## Activity
Continue the interview transcript below about the book Hope When It Hurts, starting right after its final line.

## Source text
·····
So, thank you for joining us. I want to say “thank you” for writing this book called Hope When it Hurts. But in order to write it, you have had to be living it. I want to thank you for embracing the journey God has had you both on, and the challenge of the chronic pain, and for then being willing to share out of your journey with others.
Kristen: Thanks, Nancy.
Sarah: Oh, thank you. It’s really been God’s goodness. It’s not been easy.
Nancy: Both of those can be true, right? It’s not easy, but you see God’s goodness. [The ladies agree.] I think sometimes there are aspects of God’s goodness that we never experience as deeply as we do when it’s not easy—when it’s really hard.
But when it’s really hard, isn’t that when we’re tempted to wonder, Is God really being good? How can those two go together? Right? But they do!
Kristen: They do. Suffering causes us to ask those (I’ll use the word) existential questions. For certain people, “Is there a God? And, if there is a God, what is He up to?”
For believers, “Is God really good?” God says that He’s good, that He’s faithful, that He’s love. “How does this line up with my experience? Because everything feels so bad right now.”
So it really does help us to walk by faith and not by sight . . . and, really, to look at what God has done for us at the cross (which I’m sure we’ll get into today) and to gaze there.
Nancy: And for those who didn’t hear the conversation yesterday, let me say first of all, go to ReviveOurHearts.com and pull up the program (the audio or the transcript) from yesterday’s program, because these young women have a really powerful life message.
We’ll talk more about this today and tomorrow, but it involves a lot of chronic pain—both of you with this Lyme disease diagnosis—and a lot of physical weakness. And then family challenges, child challenge, financial issues at one point.
Both of you have packed a lot of hurdles into a short lifetime but—you didn’t really have a choice, right? God was writing your story!
Kristen: Yes. Right.
Sarah: That’s for sure!
Nancy: And out of that you’ve been driven to the Word . . . and out of that has come this beautiful book. It’s a beautiful-looking book, but it’s beautiful content in the book. The book is called Hope When t Hurts.
The subtitle is Biblical Reflections (there are thirty short biblical reflections) To Help You Grasp God’s Purpose in Your Suffering. I’m glad you made these short! Because I think when you’re exhausted, you don’t have the time or the energy—or maybe even the heart—to read something that’s long.
You can pick and choose between these. You’ve each written about half of them, and they talk about each of your stories. I want to read just the first paragraph of the introduction to get us started, and then we’re going to jump into God’s Word to give us that perspective that we need.
But you start by saying,
“Life hurts! We’re no strangers to this fact; it’s why we wrote this book . . . and not simply because life hurts, but because there’s hope even when it does!”
·····
## Data excerpt
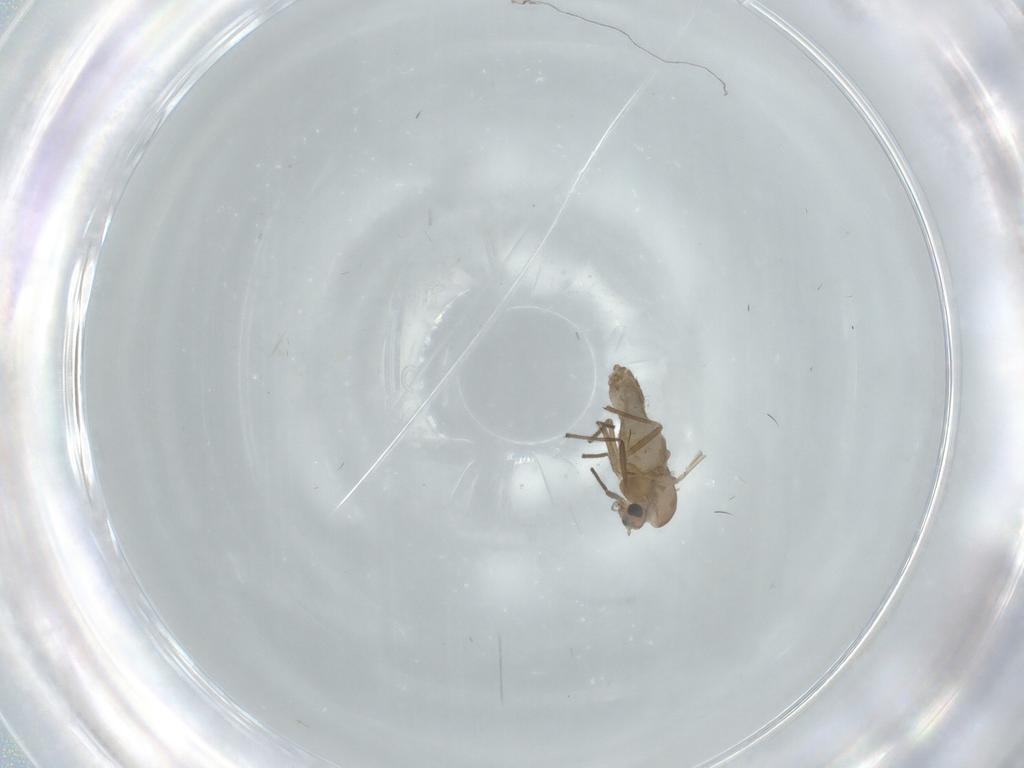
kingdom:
·····
## Written response
Now, that first sentence, two words. How can anybody disagree with that? “Life hurts!” And some people might say it this way: “Life stinks!”
Kristen: Yes.
Nancy: I mean, sometimes it’s just really hard! I know we have listeners today who are in the throes of deeply painful life circumstances. But, somehow, through your hurt, through your pain, you have come to find hope.
One of the passages that God has used to do that is 2 Corinthians, chapters 4 and 5. We read that text yesterday. Today we want to start just unpacking it a little bit at a time and, as we do, I’m going to kind of just read one or two or three verses at a time, and then I want to listen to the two of you talk about what it is about those verses that gives you perspective and hope in your suffering, and maybe to illustrate it out of your life. So, let me just pray.
Lord, I thank You for these young women. I thank You for the power of Your grace in their lives, and I thank You for what Your Word is doing in them to give them perspective and hope and to help them see Your purposes in their suffering.
Although, we all think we’re just seeing the hem of the garment of Your ways. We don’t know all Your purposes, ever, ’til we see You—but we get a glimpse of it. And that has given these women joy in the midst of a really difficult physical journey, and other challenges as well.
So as we open Your Word, I pray that You’ll give hope to other pilgrims who are struggling, who are hurting, or who love someone who is—a son or a daughter or a mate or a friend who’s really hurting—and they don’t know how to encourage them.
Would You encourage us all with Your grace and Your Word, I pray in Jesus’ name, amen.
So if you’re where you can grab a Bible, I want you to open to 2 Corinthians chapter 4. We’ve got our Bible open here on the table in the studio. The apostle Paul starts by saying God has given us this ministry we have, He’s been merciful to us, and we’re not going to lose heart—no matter what happens to us. We don’t lose heart!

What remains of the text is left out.